**Saved entries**

------------------------------------------------

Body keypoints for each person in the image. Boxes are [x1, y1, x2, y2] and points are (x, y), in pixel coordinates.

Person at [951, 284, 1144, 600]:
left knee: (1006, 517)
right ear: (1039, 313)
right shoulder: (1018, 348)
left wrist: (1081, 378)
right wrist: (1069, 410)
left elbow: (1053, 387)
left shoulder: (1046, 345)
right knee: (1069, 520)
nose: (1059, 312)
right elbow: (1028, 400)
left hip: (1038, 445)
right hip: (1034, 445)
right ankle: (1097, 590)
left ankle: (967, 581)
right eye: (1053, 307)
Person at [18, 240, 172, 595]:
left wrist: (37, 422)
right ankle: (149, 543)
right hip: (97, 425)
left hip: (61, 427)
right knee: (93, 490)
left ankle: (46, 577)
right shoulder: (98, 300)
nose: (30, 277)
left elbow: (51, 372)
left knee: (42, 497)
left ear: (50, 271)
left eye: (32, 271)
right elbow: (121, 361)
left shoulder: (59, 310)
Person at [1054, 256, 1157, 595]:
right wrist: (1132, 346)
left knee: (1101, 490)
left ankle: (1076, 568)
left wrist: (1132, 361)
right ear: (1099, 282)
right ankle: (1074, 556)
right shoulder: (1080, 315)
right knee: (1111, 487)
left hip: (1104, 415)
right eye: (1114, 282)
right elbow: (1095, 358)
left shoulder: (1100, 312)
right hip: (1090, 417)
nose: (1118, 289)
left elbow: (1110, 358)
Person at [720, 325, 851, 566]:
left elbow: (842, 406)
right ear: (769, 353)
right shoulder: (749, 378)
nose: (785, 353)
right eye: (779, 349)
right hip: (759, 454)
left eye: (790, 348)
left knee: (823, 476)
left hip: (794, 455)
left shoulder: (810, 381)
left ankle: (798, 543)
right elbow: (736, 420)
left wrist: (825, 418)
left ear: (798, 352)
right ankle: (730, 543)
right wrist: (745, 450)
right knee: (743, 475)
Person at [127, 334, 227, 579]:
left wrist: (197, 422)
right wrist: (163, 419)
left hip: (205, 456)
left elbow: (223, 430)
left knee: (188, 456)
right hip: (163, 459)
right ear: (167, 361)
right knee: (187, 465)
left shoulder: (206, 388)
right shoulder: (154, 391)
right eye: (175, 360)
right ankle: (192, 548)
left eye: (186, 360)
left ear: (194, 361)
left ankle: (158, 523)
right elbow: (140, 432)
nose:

------------------------------------------------

**Assigned task**
Looking at the entries above, count each line that includes the string "wrist" and give only the total.

**Answer to this problem**
9